Document text:
====

A patient who needs a heart transplant suddenly gets a phone call from his surgeon.
"You are in luck, we have two matching donors. A twenty year old athlete and an 80 year old lawyer, which heart do you want?"
The patient answers, "Give me the lawyer's heart."
"Are you sure??" Asks the surgeon in surprise.
"Yea, I'd rather have one that hasn't been used."
I heard about a football player who had a heart attack and collapsed on top of his opponent. He was dead on a rival.
When my girlfriend told me she needed time and distance, my heart almost stopped, Fortunately, she was just calculating velocity.
What do you call an Irish dancer having a heart attack? Michael flatline.
When it came to tilling his garden by hand, he put a lot of heart into it. He was gung hoe.
What's the quickest way to a man's heart? His chest.
My local pizza place is selling heart shaped pizzas for Valentine’s Day I find it to be a bit cheesy.
What does a pirate with heart failures need? Anti-arrrrrrrrrrhythmics.
Did you hear about the bear with the bad heart? It went into kodiak arrest.
I heard a heart wrenching story recently. A car mechanic became a cardiac surgeon.
Her ex-husband had a heart attack after winning the lottery But he'd neglected to update his will. She just couldn't bereave her luck!
My first girlfriend was a tennis player but she broke my heart. It was like love meant nothing to her.
I had a birth defect where they had to relocate my heart I guess you could say my heart wasn't in the right place.
One or two hours warm my heart, But 24 hours make my day.
What did the vampire say to the vampire hunter that missed his heart. Well wasnt that an unfortunate missed-stake.
I gave my heart to a girl from Great Britain. She turns around and Brexit into a million pieces.
Morris, an 82 year-old man, went to the doctor to get a physical.
A few days later, the doctor saw Morris walking down the street with a gorgeous young woman on his arm.
A couple of days later, the doctor spoke to Morris and said: "You're really doing great, aren't you?"
Morris replied: "Just doing what you said, Doc. Get a hot mamma and be cheerful."
The doctor said: "I didn't say that. I said, You've got a heart murmur - be careful."
Three English men were walking through a desert. They were tired and thirsty but most of all hungry.
Soon, they came across a nomad with about two camels, one alive and one very much dead.
The nomad said "Hey there, you guys look hungry"
The three men all nodded.
"I tell you what, I was about to start eating this camel. I'll share it with you"
The three men soon started arguing about who gets what when one of them chimes in with a "Alright guys, how about this? Whatever football team we support dictates what part of the camel we can have."
So he goes "Well, I support Liverpool."
So he got the liver
"I support Hartlepool." said the second man.
So he got the heart.
The last guy said "I support Arsenal but I'm not hungry."

====

Given entries:
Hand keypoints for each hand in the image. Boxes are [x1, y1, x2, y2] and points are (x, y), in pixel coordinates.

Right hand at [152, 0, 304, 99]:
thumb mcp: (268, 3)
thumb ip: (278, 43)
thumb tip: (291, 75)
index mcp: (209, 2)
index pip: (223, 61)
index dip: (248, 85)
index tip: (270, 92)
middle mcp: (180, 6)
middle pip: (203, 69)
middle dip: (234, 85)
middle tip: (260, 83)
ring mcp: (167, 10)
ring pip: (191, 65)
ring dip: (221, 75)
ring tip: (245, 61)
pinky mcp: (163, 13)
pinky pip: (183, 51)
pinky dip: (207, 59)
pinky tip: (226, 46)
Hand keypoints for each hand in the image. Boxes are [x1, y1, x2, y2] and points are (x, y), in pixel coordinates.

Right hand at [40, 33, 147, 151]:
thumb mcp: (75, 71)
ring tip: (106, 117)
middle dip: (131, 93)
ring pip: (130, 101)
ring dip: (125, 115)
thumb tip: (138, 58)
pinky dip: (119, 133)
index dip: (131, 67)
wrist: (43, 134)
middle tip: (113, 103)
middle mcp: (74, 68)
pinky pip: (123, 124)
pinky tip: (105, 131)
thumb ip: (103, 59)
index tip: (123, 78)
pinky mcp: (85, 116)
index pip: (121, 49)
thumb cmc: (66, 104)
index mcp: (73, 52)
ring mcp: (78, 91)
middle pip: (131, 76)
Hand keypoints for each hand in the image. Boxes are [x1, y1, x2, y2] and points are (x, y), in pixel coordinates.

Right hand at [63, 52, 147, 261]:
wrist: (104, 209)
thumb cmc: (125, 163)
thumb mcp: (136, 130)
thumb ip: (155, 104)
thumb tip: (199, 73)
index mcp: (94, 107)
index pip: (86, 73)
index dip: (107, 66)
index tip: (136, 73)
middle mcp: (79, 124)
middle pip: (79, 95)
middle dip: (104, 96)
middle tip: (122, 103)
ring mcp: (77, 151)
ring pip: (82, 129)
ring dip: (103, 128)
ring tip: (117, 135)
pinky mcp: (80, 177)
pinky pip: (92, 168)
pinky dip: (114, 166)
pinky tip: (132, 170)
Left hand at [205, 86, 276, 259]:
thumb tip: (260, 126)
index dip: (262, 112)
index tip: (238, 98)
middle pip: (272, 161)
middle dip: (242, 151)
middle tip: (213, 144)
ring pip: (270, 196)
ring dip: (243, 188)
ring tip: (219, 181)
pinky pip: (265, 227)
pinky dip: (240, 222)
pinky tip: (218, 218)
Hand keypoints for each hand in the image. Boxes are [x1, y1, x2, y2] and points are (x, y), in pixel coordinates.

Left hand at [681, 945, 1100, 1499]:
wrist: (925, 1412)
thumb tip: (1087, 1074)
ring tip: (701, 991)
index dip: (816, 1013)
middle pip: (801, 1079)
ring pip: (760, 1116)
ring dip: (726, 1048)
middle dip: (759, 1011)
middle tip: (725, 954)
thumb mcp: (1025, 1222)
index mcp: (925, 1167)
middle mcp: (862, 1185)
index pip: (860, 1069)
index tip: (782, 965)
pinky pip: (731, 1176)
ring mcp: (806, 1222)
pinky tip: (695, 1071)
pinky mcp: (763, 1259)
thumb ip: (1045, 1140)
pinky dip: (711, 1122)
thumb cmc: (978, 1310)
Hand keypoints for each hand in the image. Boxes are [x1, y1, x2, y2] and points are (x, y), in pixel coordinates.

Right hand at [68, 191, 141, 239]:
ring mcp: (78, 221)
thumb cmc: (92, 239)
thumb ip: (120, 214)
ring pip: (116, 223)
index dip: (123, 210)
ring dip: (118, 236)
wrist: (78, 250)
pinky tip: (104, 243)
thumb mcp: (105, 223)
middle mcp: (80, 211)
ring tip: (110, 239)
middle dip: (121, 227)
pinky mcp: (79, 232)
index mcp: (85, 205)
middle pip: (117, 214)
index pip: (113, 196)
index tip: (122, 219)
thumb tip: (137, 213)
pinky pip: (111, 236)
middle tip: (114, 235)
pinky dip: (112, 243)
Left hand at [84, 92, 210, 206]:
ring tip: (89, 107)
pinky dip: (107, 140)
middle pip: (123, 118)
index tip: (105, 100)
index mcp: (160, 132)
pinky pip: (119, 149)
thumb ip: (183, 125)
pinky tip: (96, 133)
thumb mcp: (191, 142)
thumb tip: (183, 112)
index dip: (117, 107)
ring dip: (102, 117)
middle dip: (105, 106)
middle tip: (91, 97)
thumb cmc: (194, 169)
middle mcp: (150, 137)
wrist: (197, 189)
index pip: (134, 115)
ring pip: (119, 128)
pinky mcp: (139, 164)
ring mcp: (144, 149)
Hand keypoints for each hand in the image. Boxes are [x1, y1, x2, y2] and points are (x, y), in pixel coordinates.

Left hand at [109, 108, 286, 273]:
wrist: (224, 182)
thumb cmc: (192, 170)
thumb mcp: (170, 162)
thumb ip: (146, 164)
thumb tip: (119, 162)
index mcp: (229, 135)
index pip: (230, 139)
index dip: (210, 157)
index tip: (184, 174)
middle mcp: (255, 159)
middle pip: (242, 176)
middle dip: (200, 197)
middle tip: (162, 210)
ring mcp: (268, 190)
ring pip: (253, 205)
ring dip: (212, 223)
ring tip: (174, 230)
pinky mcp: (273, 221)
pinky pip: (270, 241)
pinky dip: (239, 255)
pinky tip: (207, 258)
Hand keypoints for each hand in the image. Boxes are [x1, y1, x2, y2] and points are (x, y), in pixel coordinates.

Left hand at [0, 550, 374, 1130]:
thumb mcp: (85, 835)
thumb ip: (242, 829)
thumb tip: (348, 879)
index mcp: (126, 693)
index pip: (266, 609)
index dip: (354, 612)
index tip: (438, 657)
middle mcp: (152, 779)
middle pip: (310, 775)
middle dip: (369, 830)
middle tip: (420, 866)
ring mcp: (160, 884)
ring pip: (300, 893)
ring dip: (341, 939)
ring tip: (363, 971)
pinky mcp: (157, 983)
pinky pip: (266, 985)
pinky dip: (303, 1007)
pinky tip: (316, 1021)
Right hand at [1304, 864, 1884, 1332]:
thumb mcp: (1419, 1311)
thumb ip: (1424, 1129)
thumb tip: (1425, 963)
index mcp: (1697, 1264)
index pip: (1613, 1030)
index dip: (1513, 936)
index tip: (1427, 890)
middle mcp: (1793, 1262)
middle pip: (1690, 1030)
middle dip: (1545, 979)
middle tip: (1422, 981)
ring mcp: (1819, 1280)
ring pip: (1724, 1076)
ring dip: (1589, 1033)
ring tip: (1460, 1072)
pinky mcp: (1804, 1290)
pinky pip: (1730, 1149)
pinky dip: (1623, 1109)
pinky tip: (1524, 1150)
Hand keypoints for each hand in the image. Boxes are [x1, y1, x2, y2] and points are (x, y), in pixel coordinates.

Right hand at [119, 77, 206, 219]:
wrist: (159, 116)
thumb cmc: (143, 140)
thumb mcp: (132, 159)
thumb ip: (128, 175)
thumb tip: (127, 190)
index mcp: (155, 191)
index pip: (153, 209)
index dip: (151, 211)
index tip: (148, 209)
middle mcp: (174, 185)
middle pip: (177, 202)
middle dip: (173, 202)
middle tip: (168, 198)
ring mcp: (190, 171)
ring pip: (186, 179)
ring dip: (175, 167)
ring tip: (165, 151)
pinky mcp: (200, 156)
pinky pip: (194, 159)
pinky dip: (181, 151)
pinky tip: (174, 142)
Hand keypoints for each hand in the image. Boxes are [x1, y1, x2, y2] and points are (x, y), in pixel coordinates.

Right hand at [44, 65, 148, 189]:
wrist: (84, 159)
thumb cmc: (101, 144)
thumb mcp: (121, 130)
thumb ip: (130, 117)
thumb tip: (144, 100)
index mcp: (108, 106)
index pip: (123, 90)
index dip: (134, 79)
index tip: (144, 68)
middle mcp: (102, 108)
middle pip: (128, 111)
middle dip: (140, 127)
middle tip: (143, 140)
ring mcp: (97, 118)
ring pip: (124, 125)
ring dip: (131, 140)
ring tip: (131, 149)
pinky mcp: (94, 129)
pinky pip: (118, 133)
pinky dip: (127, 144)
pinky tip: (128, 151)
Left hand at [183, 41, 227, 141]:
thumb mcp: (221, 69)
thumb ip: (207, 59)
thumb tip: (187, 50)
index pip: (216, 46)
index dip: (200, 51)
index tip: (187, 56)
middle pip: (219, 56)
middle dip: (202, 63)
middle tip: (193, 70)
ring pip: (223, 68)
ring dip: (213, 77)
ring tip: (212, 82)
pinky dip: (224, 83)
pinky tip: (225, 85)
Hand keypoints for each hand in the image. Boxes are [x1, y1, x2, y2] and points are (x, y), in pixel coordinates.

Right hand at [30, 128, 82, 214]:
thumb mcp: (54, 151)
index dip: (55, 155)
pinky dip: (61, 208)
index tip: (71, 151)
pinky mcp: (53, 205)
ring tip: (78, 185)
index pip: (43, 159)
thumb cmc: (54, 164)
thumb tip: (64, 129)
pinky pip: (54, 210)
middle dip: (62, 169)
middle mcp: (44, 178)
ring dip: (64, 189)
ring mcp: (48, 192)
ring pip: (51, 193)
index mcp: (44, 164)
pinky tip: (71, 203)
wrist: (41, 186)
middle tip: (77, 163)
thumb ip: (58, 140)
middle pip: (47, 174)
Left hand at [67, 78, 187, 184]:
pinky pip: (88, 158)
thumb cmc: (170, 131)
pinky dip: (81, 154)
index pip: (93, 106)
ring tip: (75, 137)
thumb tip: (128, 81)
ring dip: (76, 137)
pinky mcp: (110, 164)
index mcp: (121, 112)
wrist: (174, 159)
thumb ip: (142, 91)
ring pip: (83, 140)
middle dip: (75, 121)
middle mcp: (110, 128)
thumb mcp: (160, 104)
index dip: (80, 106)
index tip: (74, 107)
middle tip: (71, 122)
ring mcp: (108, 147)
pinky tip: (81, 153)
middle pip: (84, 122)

====

Please answer these questions from the heart jokes, one per line:
(a) How old is the lawyer whose heart the transplant patient picks?
(b) Which football team does the second of the three English men support?
(c) How old is Morris?
The data above has no connection to the heart jokes.

(a) 80 years old
(b) Hartlepool
(c) 82 years old